Written task
A word-for-word copy of the entries, with images excluded, is the expected answer.

Layout difference data:

-*-

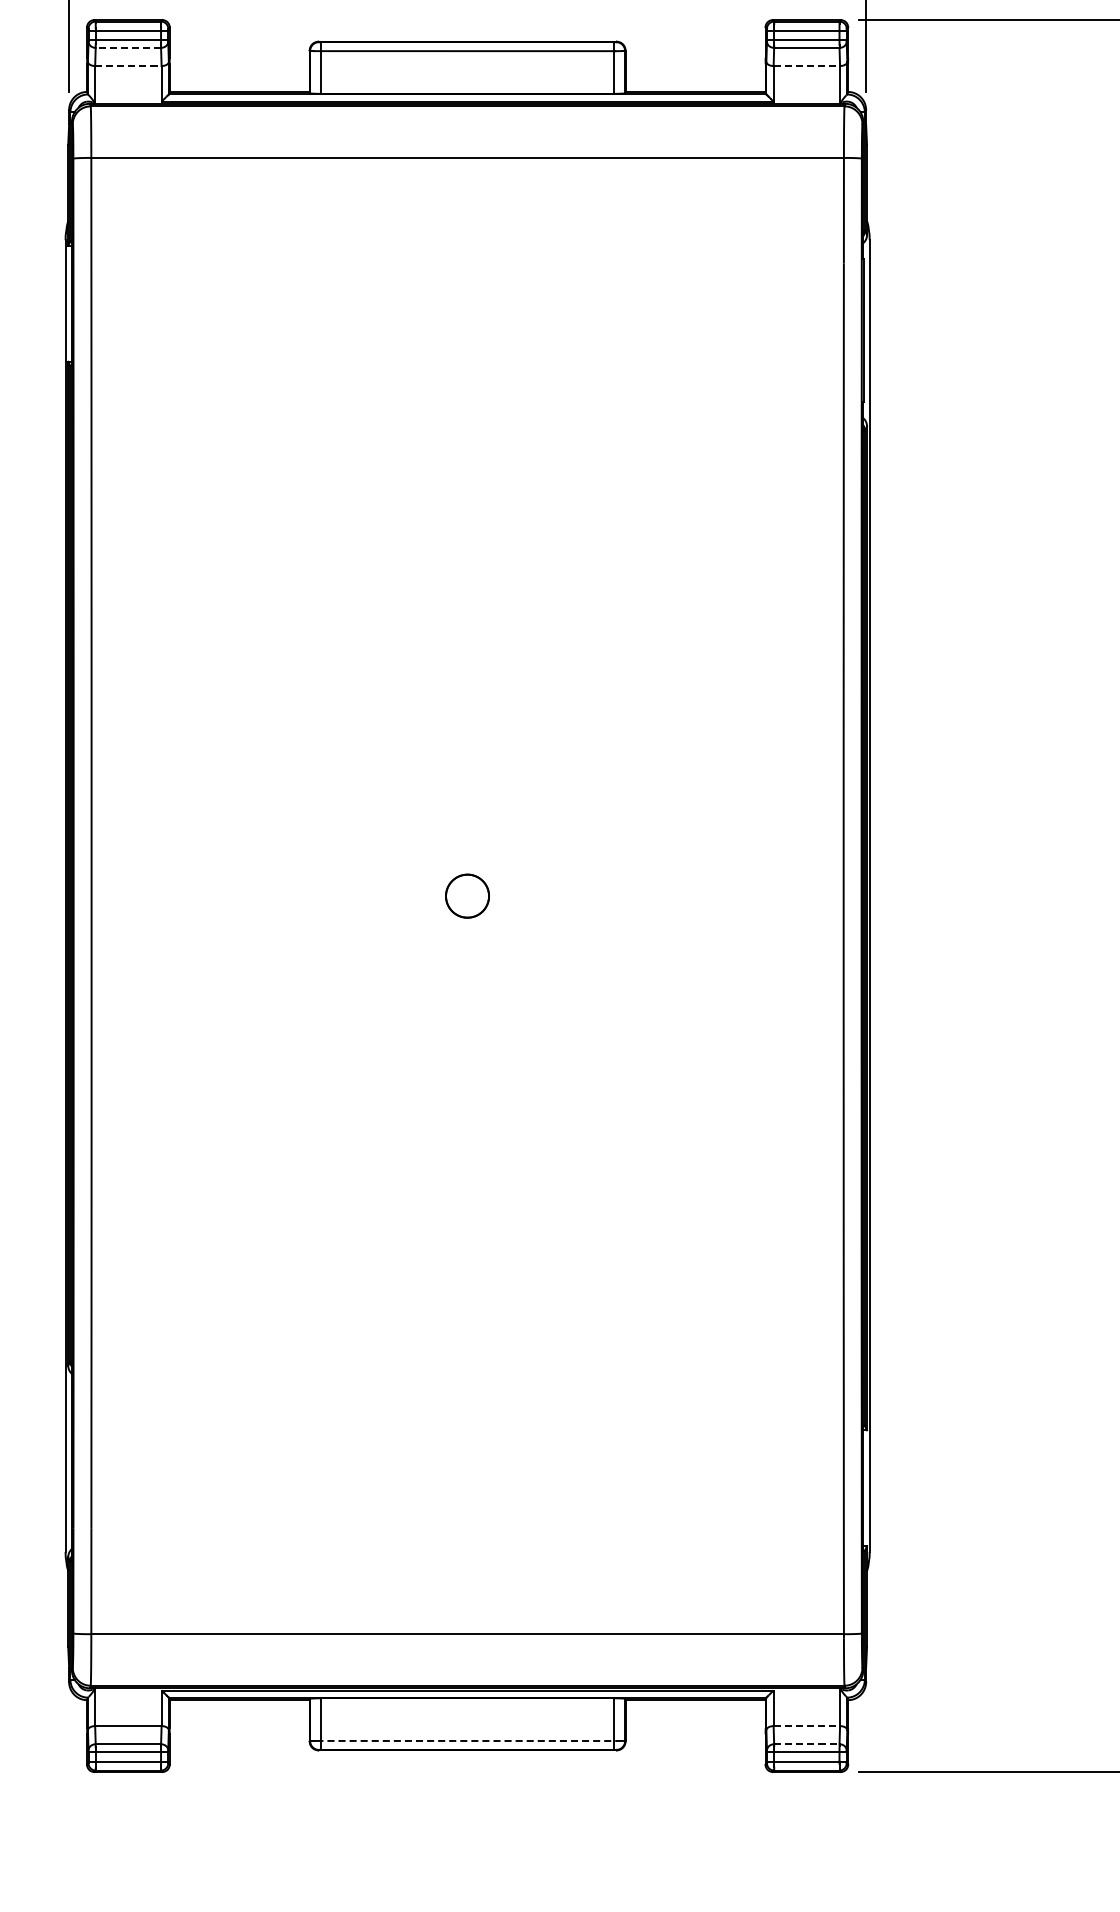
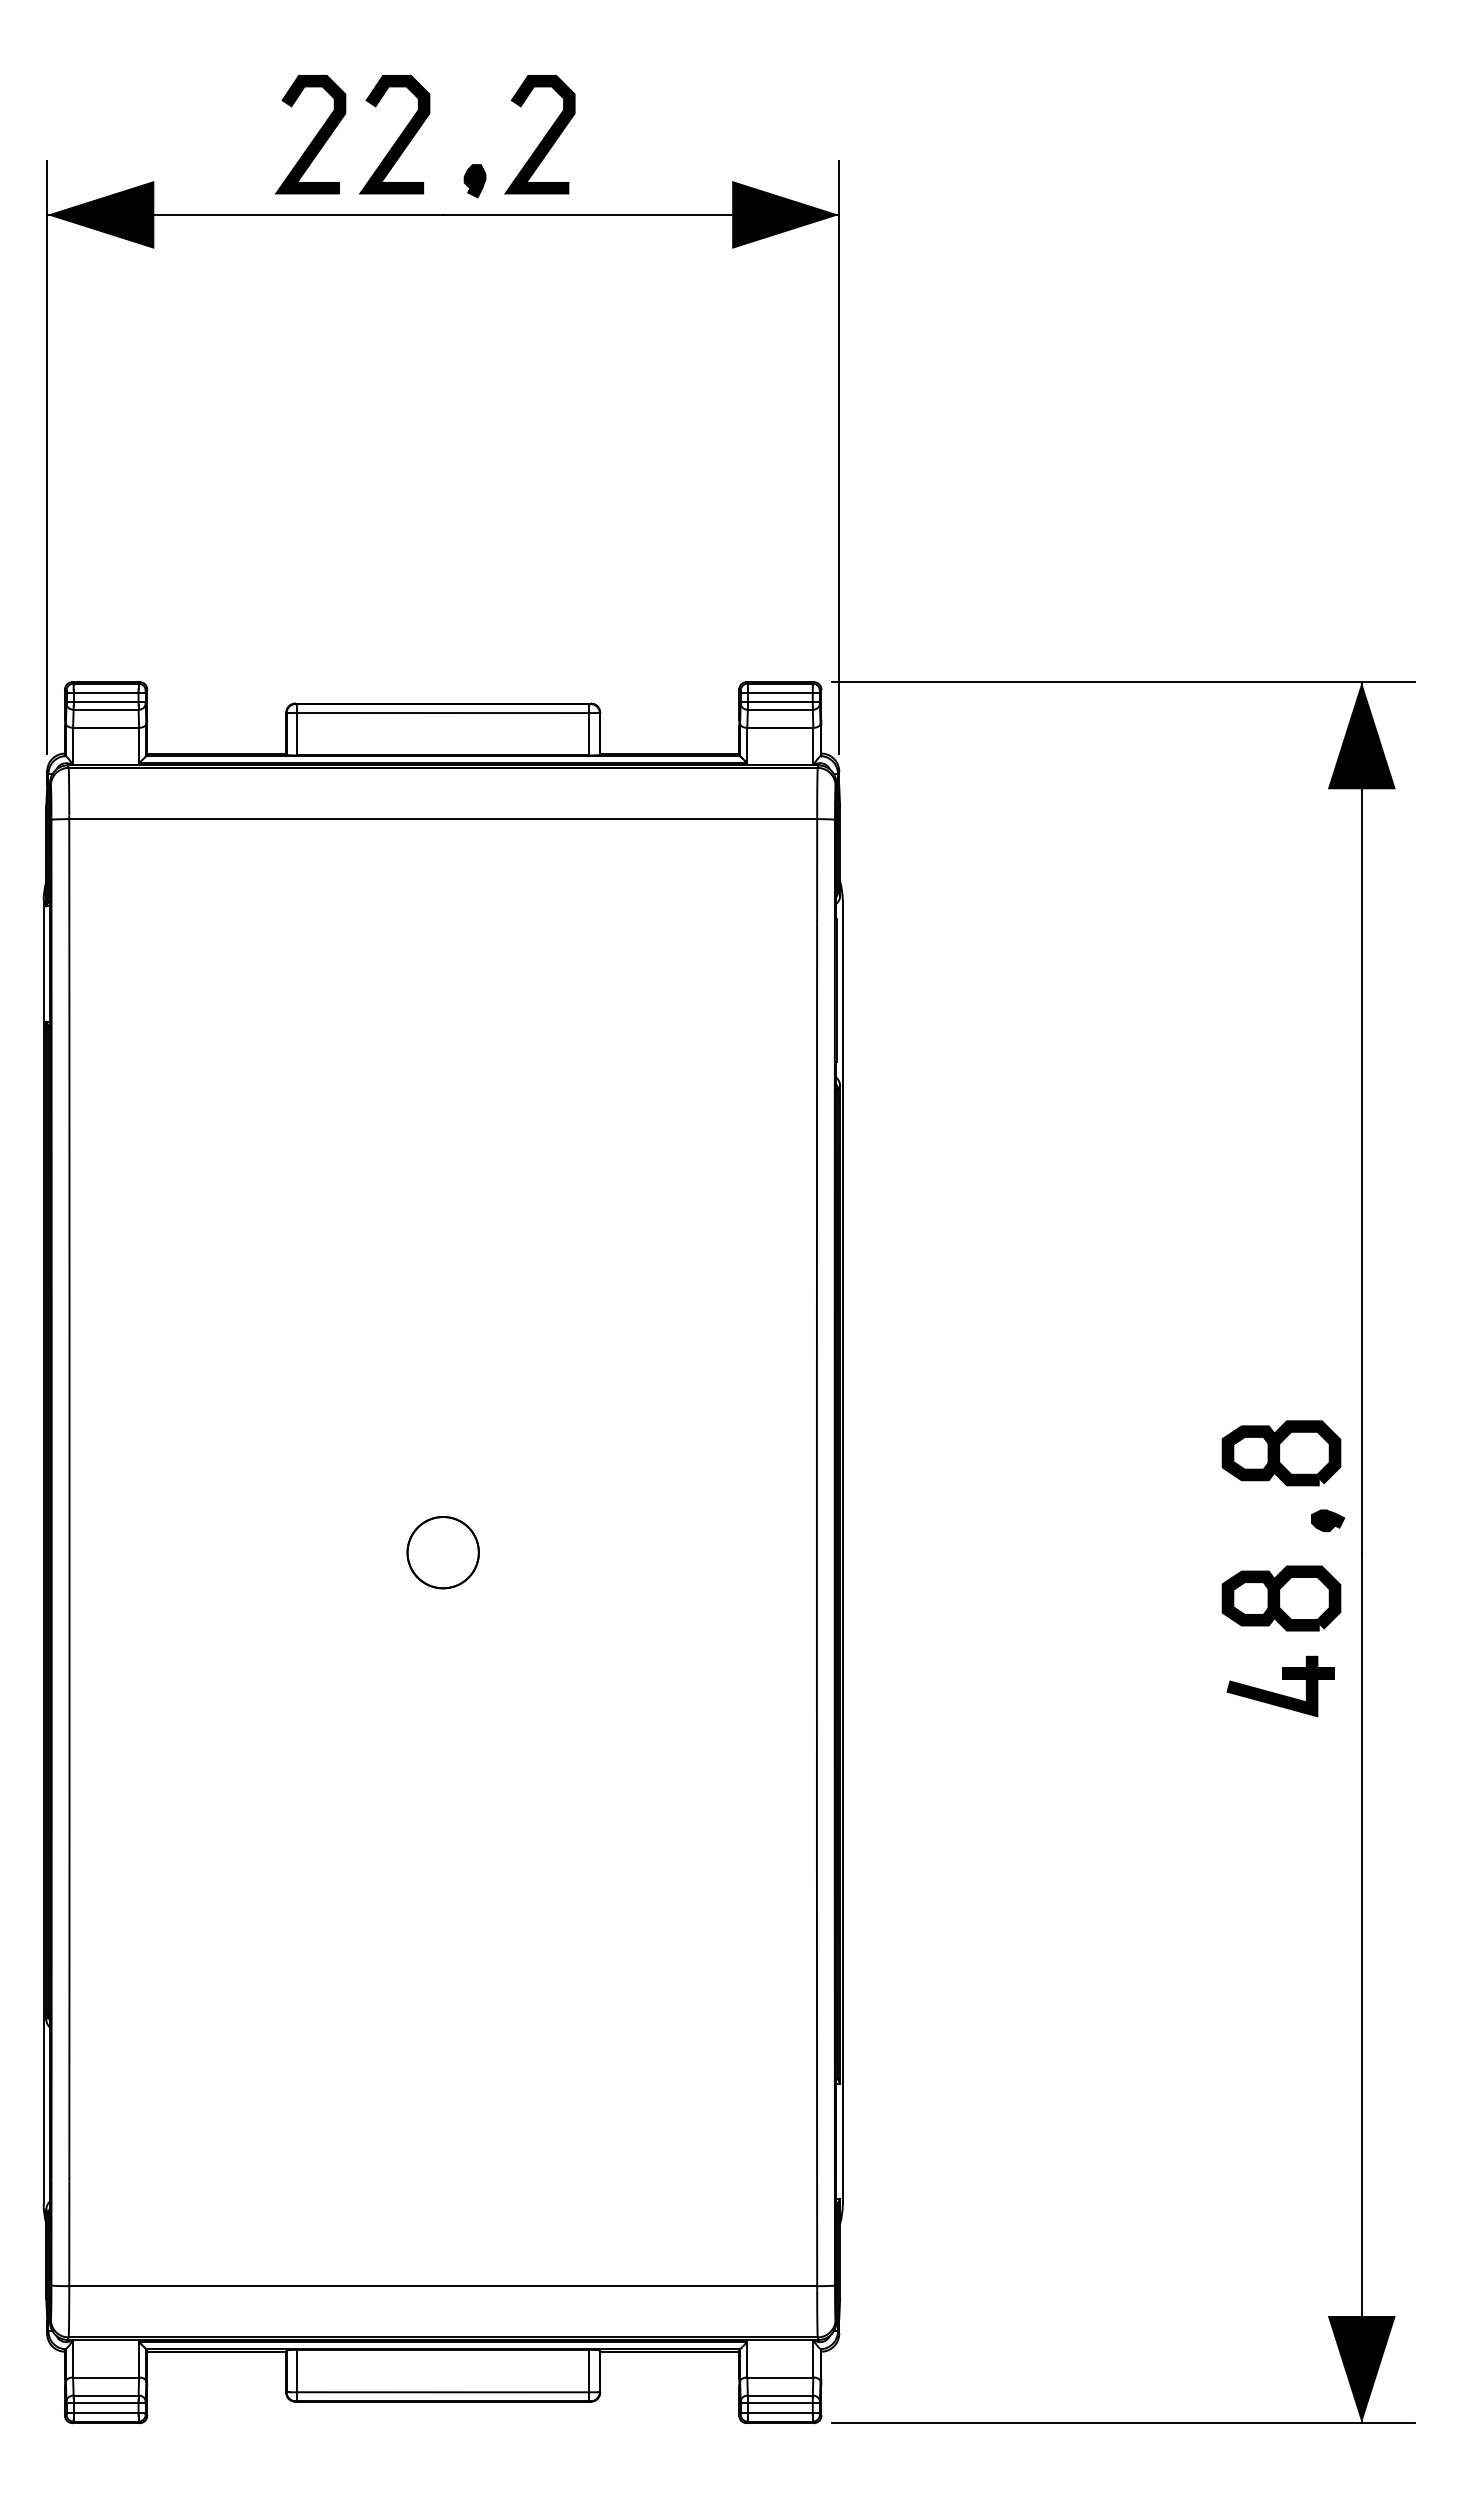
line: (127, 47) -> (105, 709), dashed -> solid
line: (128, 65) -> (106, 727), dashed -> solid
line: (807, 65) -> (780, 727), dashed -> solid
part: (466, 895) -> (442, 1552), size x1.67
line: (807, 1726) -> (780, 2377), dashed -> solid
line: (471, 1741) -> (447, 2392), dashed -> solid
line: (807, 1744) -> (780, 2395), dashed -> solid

-*-

Solution to this problem
line: (127, 47) -> (105, 709), dashed -> solid
line: (128, 65) -> (106, 727), dashed -> solid
line: (807, 65) -> (780, 727), dashed -> solid
part: (466, 895) -> (442, 1552), size x1.67
line: (807, 1726) -> (780, 2377), dashed -> solid
line: (471, 1741) -> (447, 2392), dashed -> solid
line: (807, 1744) -> (780, 2395), dashed -> solid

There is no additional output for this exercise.